Genetic and Epigenetic Silencing of MicroRNA-203

Enhances ABL1 and BCR-ABL1 Oncogene Expression

 

Marı́a J. Bueno, Ignacio Pérez de Castro, Marta Gómez de Cedrón, Javier Santos, George A. Calin, Juan C. Cigudosa, Carlo M. Croce, JoséFernández-Piqueras, and Marcos Malumbres

 

Cancer Cell 13, 496–506, June 2008

 

Speaker:陳怡成

Commentator:賴明德教授

Date : 11/14, 2008 (17:00~18:00)

Place : 602

 

Abstract :

 

 

MicroRNAs (miRNAs) are noncoding RNAs that regulate many cellular functions including cell proliferation, differentiation, and apoptosis by silencing specific target genes through translational repression or direct mRNA degradation. In the last few years, it has become evident that miRNA expression is deregulated in human cancer, resulting in specific oncogenic events. Specific over- or underexpression has been shown to correlate with particular tumor types. These changes in expression might modulate known oncogenes or tumor suppressors. In this study, we have identified a region of mouse chromosome 12 (F2 region, conserved in human chromosome 14q32) that is frequently lost in T cell malignancies. This chromosomal region is especially rich in microRNAs, since it contains several clusters of microRNAs and expresses 52 mature microRNAs. We have narrowed down the fragile site to a region of about 7 Mb that contains 51 out of these 52 miRNAs.

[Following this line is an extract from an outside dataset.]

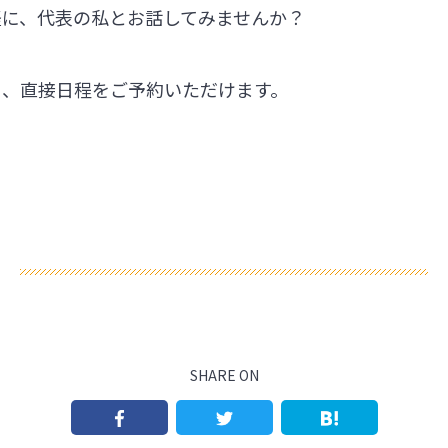
軽に、代表の私とお話してみませんか？
ら、直接日程をご予約いただけます。
SHARE ON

We have detected significant silencing of one of these miRNAs, miR-203. Since affected tumors usually lose only one copy of this DNA region. The authors demonstrate that ABL1 is a direct target of miR-203, miR-203 is silenced by genetic and epigenetic mechanisms in hematopoietic malignancies expressing either ABL1 or BCR-ABL1, and reexpression of miR-203 reduces ABL1 and BCR-ABL1 fusion protein levels and inhibits tumor cell proliferation in an ABL1-dependent manner. Thus, miR-203 functions as a tumor suppressor, and re-expression of this microRNA might have therapeutic benefits in specific hematopoietic malignancies.